The most important move is to avoid one-size-fits-all retention fixes. A customer who failed to repeat after a stockout needs a different message than a customer who refunded a second order, and both are different from a customer who only repeats with deep discounts.

SignalOps workflow: turn repeat purchase reporting into lifecycle action

The final goal is not a prettier repeat purchase chart. The goal is to know which customer group caused the year-over-year change and what action should happen next.

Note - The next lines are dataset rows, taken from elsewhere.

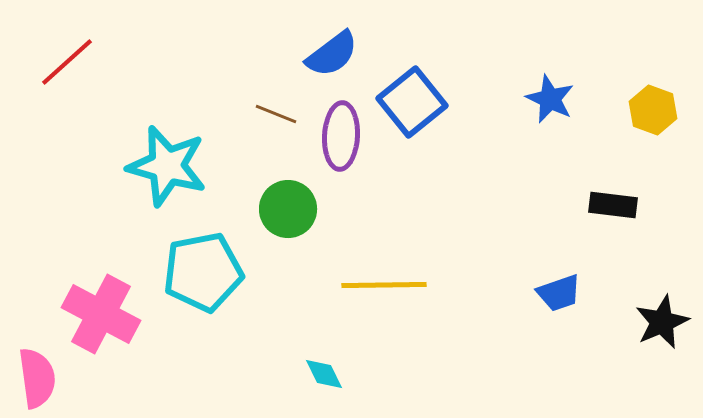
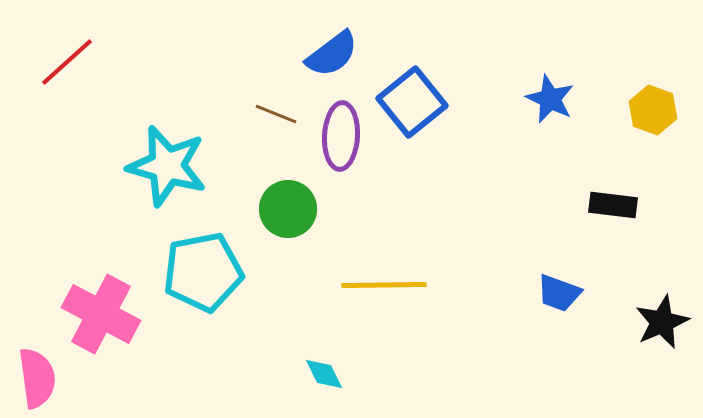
blue trapezoid: rotated 39 degrees clockwise
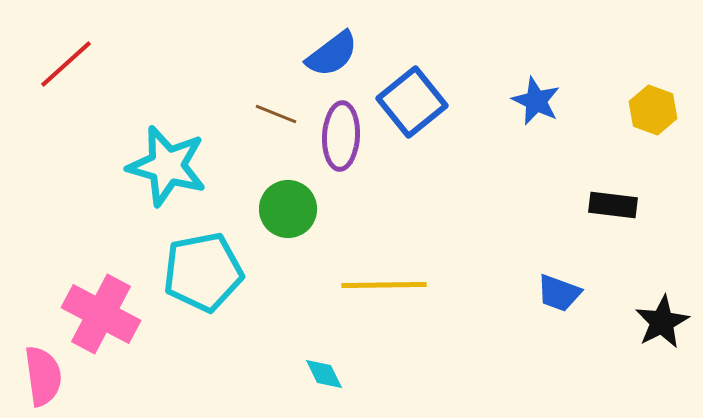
red line: moved 1 px left, 2 px down
blue star: moved 14 px left, 2 px down
black star: rotated 4 degrees counterclockwise
pink semicircle: moved 6 px right, 2 px up
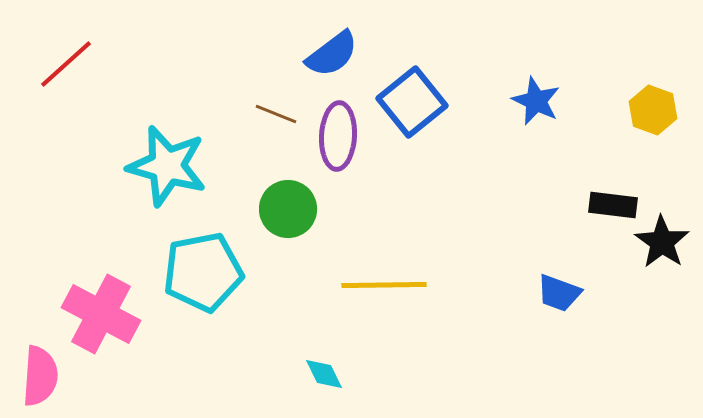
purple ellipse: moved 3 px left
black star: moved 80 px up; rotated 10 degrees counterclockwise
pink semicircle: moved 3 px left; rotated 12 degrees clockwise
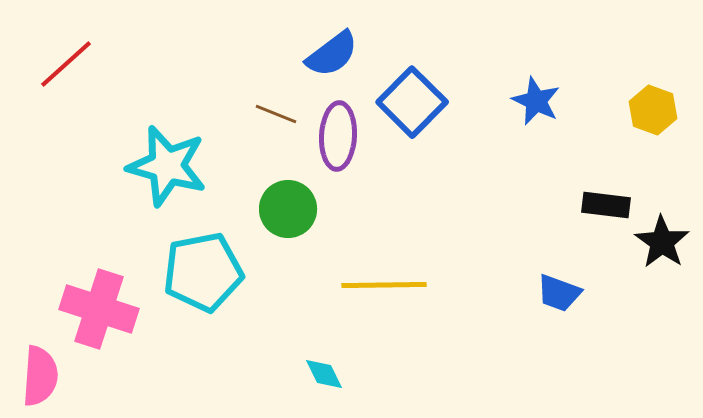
blue square: rotated 6 degrees counterclockwise
black rectangle: moved 7 px left
pink cross: moved 2 px left, 5 px up; rotated 10 degrees counterclockwise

A practical SignalOps-style workflow looks like this:

  1. Import your order history. Start with order-level data that includes customers, dates, products, revenue, discounts, refunds, and order statuses.
  2. Define the cohort. Group customers by first order date, such as January through March 2025 versus January through March 2026.
  3. Choose the repeat window. Use a window that matches your buying cycle, then apply it equally to both cohorts.
  4. Exclude canceled orders. Decide whether fully refunded second orders should be excluded or reported as a separate refund-adjusted repeat view.
  5. Compare mature prior-year cohorts. Only compare cohorts that have had the full observation window available.
  6. Segment by first product and channel. Identify whether the retention change is concentrated in specific SKUs, categories, sources, campaigns, or customer types.
  7. Isolate refunded or discount-heavy repeat orders. Separate healthy repeat behavior from low-quality repeat behavior that does not translate into net revenue.
  8. Find the lifecycle gap. Check whether the issue points to second-purchase flows, replenishment reminders, winback timing, product education, discount strategy, support, or inventory.
  9. Export action audiences. Build customer groups for email, SMS, support follow-up, replenishment reminders, product education, VIP rescue, or post-purchase surveys.

A good Repeat Purchase Rate YoY Audit Sheet should include tabs for raw orders, customer first-order cohort, repeat-order window, refunded repeat orders, product or category of first purchase, year-over-year comparison, and lifecycle action priority.

When the report is built this way, you can answer more than “Did repeat purchase rate go up or down?” You can answer the operator question that matters: which cohort changed, which product or channel caused it, whether the revenue was healthy after refunds and discounts, and what lifecycle action should happen next.